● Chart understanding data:
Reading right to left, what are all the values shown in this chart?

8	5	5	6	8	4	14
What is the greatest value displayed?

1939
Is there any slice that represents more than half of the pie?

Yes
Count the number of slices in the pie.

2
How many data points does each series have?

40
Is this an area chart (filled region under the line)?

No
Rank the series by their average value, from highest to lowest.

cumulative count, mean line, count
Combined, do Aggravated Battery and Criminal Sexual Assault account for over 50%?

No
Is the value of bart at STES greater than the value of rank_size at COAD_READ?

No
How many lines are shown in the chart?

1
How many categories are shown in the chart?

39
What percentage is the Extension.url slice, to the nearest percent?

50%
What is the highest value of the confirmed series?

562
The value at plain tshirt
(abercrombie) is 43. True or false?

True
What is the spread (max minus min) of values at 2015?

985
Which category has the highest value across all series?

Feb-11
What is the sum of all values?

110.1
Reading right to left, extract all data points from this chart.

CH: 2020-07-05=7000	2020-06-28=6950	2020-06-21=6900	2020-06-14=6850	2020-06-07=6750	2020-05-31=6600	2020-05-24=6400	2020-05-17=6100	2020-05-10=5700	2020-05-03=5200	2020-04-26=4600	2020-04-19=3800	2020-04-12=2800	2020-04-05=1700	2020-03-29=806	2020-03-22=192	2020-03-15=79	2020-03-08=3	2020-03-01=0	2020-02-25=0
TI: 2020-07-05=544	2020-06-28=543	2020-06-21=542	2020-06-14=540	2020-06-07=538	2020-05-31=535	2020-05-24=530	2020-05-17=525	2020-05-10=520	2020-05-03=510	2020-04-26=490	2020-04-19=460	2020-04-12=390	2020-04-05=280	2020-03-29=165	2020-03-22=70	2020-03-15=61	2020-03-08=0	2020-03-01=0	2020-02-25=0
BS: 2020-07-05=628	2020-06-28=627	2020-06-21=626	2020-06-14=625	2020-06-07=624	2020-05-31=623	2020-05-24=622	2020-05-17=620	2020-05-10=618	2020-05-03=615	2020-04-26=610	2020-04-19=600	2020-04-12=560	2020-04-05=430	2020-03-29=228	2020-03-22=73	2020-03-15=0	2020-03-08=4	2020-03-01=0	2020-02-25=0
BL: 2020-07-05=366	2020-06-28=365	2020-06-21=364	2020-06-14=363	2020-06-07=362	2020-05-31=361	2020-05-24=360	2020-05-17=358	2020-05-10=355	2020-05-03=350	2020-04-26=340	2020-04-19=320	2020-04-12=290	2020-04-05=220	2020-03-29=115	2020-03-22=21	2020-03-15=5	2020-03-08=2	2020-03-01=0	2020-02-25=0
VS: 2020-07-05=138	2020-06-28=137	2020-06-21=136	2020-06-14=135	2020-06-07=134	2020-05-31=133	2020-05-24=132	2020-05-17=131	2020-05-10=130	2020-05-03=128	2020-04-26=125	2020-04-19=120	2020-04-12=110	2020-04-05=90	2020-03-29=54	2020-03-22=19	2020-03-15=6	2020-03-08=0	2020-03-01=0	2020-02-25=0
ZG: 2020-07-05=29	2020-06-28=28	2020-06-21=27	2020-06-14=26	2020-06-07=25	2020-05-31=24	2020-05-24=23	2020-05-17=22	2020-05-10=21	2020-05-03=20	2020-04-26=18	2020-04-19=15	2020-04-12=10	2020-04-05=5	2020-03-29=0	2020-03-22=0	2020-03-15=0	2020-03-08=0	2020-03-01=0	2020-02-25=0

● Directive: Turn each non-blank line of the records above into a row of a two-column Markdown table. Number the lines in order under the heading Row, and put each line under the heading Text.

● Completed exercise:
| Row | Text |
|---|---|
| 1 | Reading right to left, what are all the values shown in this chart? |
| 2 | 8	5	5	6	8	4	14 |
| 3 | What is the greatest value displayed? |
| 4 | 1939 |
| 5 | Is there any slice that represents more than half of the pie? |
| 6 | Yes |
| 7 | Count the number of slices in the pie. |
| 8 | 2 |
| 9 | How many data points does each series have? |
| 10 | 40 |
| 11 | Is this an area chart (filled region under the line)? |
| 12 | No |
| 13 | Rank the series by their average value, from highest to lowest. |
| 14 | cumulative count, mean line, count |
| 15 | Combined, do Aggravated Battery and Criminal Sexual Assault account for over 50%? |
| 16 | No |
| 17 | Is the value of bart at STES greater than the value of rank_size at COAD_READ? |
| 18 | No |
| 19 | How many lines are shown in the chart? |
| 20 | 1 |
| 21 | How many categories are shown in the chart? |
| 22 | 39 |
| 23 | What percentage is the Extension.url slice, to the nearest percent? |
| 24 | 50% |
| 25 | What is the highest value of the confirmed series? |
| 26 | 562 |
| 27 | The value at plain tshirt |
| 28 | (abercrombie) is 43. True or false? |
| 29 | True |
| 30 | What is the spread (max minus min) of values at 2015? |
| 31 | 985 |
| 32 | Which category has the highest value across all series? |
| 33 | Feb-11 |
| 34 | What is the sum of all values? |
| 35 | 110.1 |
| 36 | Reading right to left, extract all data points from this chart. |
| 37 | CH: 2020-07-05=7000	2020-06-28=6950	2020-06-21=6900	2020-06-14=6850	2020-06-07=6750	2020-05-31=6600	2020-05-24=6400	2020-05-17=6100	2020-05-10=5700	2020-05-03=5200	2020-04-26=4600	2020-04-19=3800	2020-04-12=2800	2020-04-05=1700	2020-03-29=806	2020-03-22=192	2020-03-15=79	2020-03-08=3	2020-03-01=0	2020-02-25=0 |
| 38 | TI: 2020-07-05=544	2020-06-28=543	2020-06-21=542	2020-06-14=540	2020-06-07=538	2020-05-31=535	2020-05-24=530	2020-05-17=525	2020-05-10=520	2020-05-03=510	2020-04-26=490	2020-04-19=460	2020-04-12=390	2020-04-05=280	2020-03-29=165	2020-03-22=70	2020-03-15=61	2020-03-08=0	2020-03-01=0	2020-02-25=0 |
| 39 | BS: 2020-07-05=628	2020-06-28=627	2020-06-21=626	2020-06-14=625	2020-06-07=624	2020-05-31=623	2020-05-24=622	2020-05-17=620	2020-05-10=618	2020-05-03=615	2020-04-26=610	2020-04-19=600	2020-04-12=560	2020-04-05=430	2020-03-29=228	2020-03-22=73	2020-03-15=0	2020-03-08=4	2020-03-01=0	2020-02-25=0 |
| 40 | BL: 2020-07-05=366	2020-06-28=365	2020-06-21=364	2020-06-14=363	2020-06-07=362	2020-05-31=361	2020-05-24=360	2020-05-17=358	2020-05-10=355	2020-05-03=350	2020-04-26=340	2020-04-19=320	2020-04-12=290	2020-04-05=220	2020-03-29=115	2020-03-22=21	2020-03-15=5	2020-03-08=2	2020-03-01=0	2020-02-25=0 |
| 41 | VS: 2020-07-05=138	2020-06-28=137	2020-06-21=136	2020-06-14=135	2020-06-07=134	2020-05-31=133	2020-05-24=132	2020-05-17=131	2020-05-10=130	2020-05-03=128	2020-04-26=125	2020-04-19=120	2020-04-12=110	2020-04-05=90	2020-03-29=54	2020-03-22=19	2020-03-15=6	2020-03-08=0	2020-03-01=0	2020-02-25=0 |
| 42 | ZG: 2020-07-05=29	2020-06-28=28	2020-06-21=27	2020-06-14=26	2020-06-07=25	2020-05-31=24	2020-05-24=23	2020-05-17=22	2020-05-10=21	2020-05-03=20	2020-04-26=18	2020-04-19=15	2020-04-12=10	2020-04-05=5	2020-03-29=0	2020-03-22=0	2020-03-15=0	2020-03-08=0	2020-03-01=0	2020-02-25=0 |